The second study reviewed nearly 5,800 male breast cancer patients. It found with a median follow-up of about four years, 250 of those men were diagnosed with prostate cancer, making male breast cancer patients 30 percent more likely to develop prostate cancer later on.
The third study involved blood DNA samples of prostate cancer patients at Walter Reed National Military Medical Center in Bethesda, Maryland, and found African-American men were more likely to have a BRCA1 or BRCA2 mutation than white men (7 percent versus 2 percent), and their cancer was more likely to spread.
Taken together, the studies call into question previously accepted studies which found BRCA mutations factored into only around 5 percent of prostate cancer cases.
“Though the relationship between mutations on the BRCA genes and breast cancer are well established, we are only just beginning to truly understand how these genes could impact a man’s risk of prostate cancer and aggressive disease,” Brian Helfand, MD, PhD, urologic oncologist at NorthShore University Health System in Chicago said in a statement ahead of moderating a panel discussion on the research. “These studies give insight into some important ways we can use this information to develop new methods of identifying and treating men with potentially lethal prostate cancer.”

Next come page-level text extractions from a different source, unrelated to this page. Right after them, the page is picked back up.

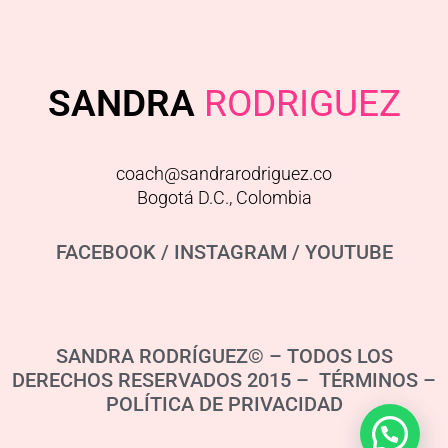
SANDRA
RODRIGUEZ
coach@sandrarodriguez.co
Bogotá D.C., Colombia
FACEBOOK
/
INSTAGRAM
/
YOUTUBE
SANDRA RODRÍGUEZ© – TODOS LOS
DERECHOS RESERVADOS 2015 – TÉRMINOS –
POLÍTICA DE PRIVACIDAD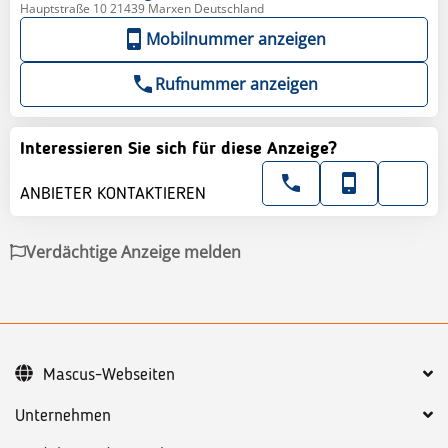
Hauptstraße 10 21439 Marxen Deutschland
Mobilnummer anzeigen
Rufnummer anzeigen
Interessieren Sie sich für diese Anzeige?
ANBIETER KONTAKTIEREN
Verdächtige Anzeige melden
Mascus-Webseiten
Unternehmen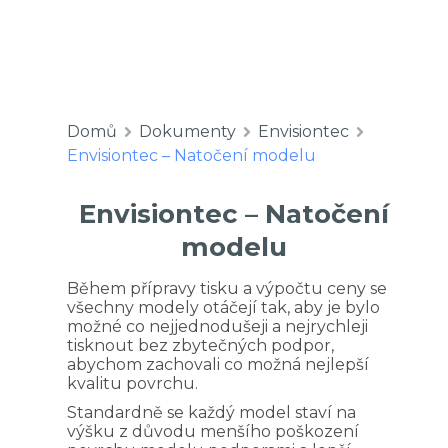
Domů
Dokumenty
Envisiontec
Envisiontec – Natočení modelu
Envisiontec – Natočení
modelu
Během přípravy tisku a výpočtu ceny se
všechny modely otáčejí tak, aby je bylo
možné co nejjednodušeji a nejrychleji
tisknout bez zbytečných podpor,
abychom zachovali co možná nejlepší
kvalitu povrchu.
Standardně se každý model staví na
výšku z důvodu menšího poškození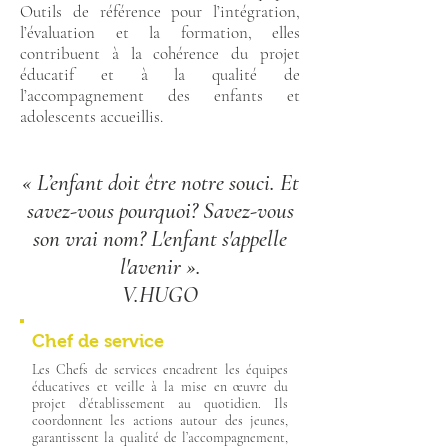
Outils de référence pour l’intégration,
l’évaluation et la formation, elles
contribuent à la cohérence du projet
éducatif et à la qualité de
l’accompagnement des enfants et
adolescents accueillis.
« L’enfant doit être notre souci. Et
savez-vous pourquoi? Savez-vous
son vrai nom? L'enfant s'appelle
l'avenir ».
V.HUGO
Chef de service
Les Chefs de services encadrent les équipes
éducatives et veille à la mise en œuvre du
projet d’établissement au quotidien. Ils
coordonnent les actions autour des jeunes,
garantissent la qualité de l’accompagnement,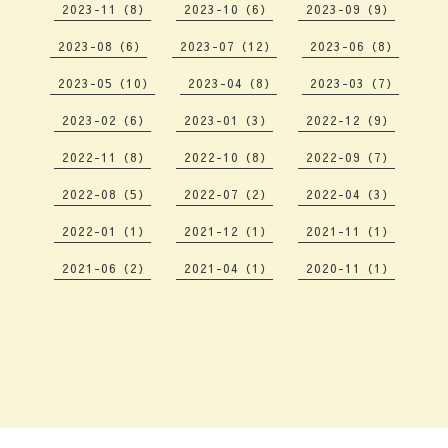
2023-11（8）
2023-10（6）
2023-09（9）
2023-08（6）
2023-07（12）
2023-06（8）
2023-05（10）
2023-04（8）
2023-03（7）
2023-02（6）
2023-01（3）
2022-12（9）
2022-11（8）
2022-10（8）
2022-09（7）
2022-08（5）
2022-07（2）
2022-04（3）
2022-01（1）
2021-12（1）
2021-11（1）
2021-06（2）
2021-04（1）
2020-11（1）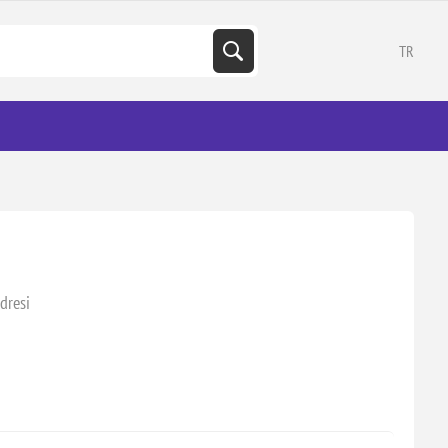
TR
dresi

Vourganti went a step further, saying the data would suggest prostate cancer patients with a BRCA mutation may respond to treatments that have proven effective on breast cancers linked to BRCA.
“In this era of personalized medicine, there's promise for men who present with BRCA2,” he said to HealthDay. "We're learning that prostate cancer is not one disease. Rather, it is many different diseases that need to be treated on a personalized and individual basis.”